Colleges Take a Fresh Look at the Student Lifecycle
The wide-ranging effects of enrollment drops and new learning models, combined with the overall uncertainty characterizing higher education these days, has led institutions like Ivy Tech Community College to look closely at the entire student lifecycle, from prospect to alumnus. Two areas the college identified for improvement were student engagement and academic advising.
“The name of the game is flexibility — helping the students where they are and meeting their needs,” says John Laws, vice-chancellor of student success for Ivy Tech’s Lafayette Campus. “We have needed to get to know our students on a personal basis more than ever before. That is harder because of the virtual nature and online presence.”
Ivy Tech has put communication and engagement front and center to assist students, many of whom have experienced financial hardship because they work in industries that require face-to-face contact, such as hospitality. Other students struggle with a lack of childcare, which has affected their enrollment decisions and led many to move to more accelerated, short-term sessions. To help, the college has partnered with nonprofits and other organizations to connect students with affordable resources.
“You have to plan for the unexpected,” says Laws. “We didn’t anticipate some of the things that were coming, and every day we have new challenges, but the ‘learn anywhere’ model has proven to be very beneficial. Faculty has been working with students to help them stay engaged in their coursework and be successful.”
As colleges continue to reinvent themselves in the post-COVID-19 era, there will be a growing need to integrate technology solutions that allow them to centralize their numerous systems and online services, says Kevin Bresser, director of higher education for Okta, a cloud-based identity management platform and the webinar sponsor. With so much work now taking place at home, more colleges are seeking to improve their digital security by streamlining access and identity management across the network.
How to Find Opportunities Amid COVID-19-Related Challenges
At many institutions, the shift to an online model has resulted in new improvements and efficiencies. At Fairleigh Dickinson University, as support services have moved online, new technologies have been adopted more quickly than usual in higher education, says Luke Schultheis, vice president for enrollment, planning and effectiveness.

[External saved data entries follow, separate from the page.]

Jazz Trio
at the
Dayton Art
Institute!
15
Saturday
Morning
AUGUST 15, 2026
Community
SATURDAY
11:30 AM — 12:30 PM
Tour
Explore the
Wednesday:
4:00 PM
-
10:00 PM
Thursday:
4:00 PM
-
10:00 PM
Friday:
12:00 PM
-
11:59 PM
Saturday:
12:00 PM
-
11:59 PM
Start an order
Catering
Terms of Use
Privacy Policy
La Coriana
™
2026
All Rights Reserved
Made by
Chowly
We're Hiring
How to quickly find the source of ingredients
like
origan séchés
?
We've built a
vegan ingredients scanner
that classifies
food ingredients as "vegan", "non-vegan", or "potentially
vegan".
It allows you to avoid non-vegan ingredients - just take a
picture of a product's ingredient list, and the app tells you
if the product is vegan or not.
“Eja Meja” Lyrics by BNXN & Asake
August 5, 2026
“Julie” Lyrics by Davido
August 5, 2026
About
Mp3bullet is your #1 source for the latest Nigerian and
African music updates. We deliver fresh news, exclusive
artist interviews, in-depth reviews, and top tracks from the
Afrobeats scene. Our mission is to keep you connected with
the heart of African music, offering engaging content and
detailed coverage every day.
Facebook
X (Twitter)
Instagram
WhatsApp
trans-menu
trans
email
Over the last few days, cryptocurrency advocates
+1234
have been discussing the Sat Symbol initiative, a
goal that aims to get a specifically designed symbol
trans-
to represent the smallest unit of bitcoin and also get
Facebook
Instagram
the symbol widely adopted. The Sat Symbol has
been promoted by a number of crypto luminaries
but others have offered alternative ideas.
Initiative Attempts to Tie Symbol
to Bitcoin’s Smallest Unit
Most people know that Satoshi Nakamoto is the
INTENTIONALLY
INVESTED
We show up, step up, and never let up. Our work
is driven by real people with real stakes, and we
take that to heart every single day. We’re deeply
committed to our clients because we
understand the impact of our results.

The flexibility of remote work, for example, has enabled the university to expand course hours and offer more personalized advisory services and extracurricular activities that align with students’ majors.
Looking ahead, the university’s driving mission is to “condense, collaborate and centralize” by focusing more on core competencies, says Schultheis. The shakeup of the pandemic has forced the administration to think creatively and employ a variety of strategies that have resulted in higher graduation rates.
“This has been an opportunity for us to reinvent things,” he says. “This is a cool time to be able to look at what is critical to our mission and let us enhance and focus on that.”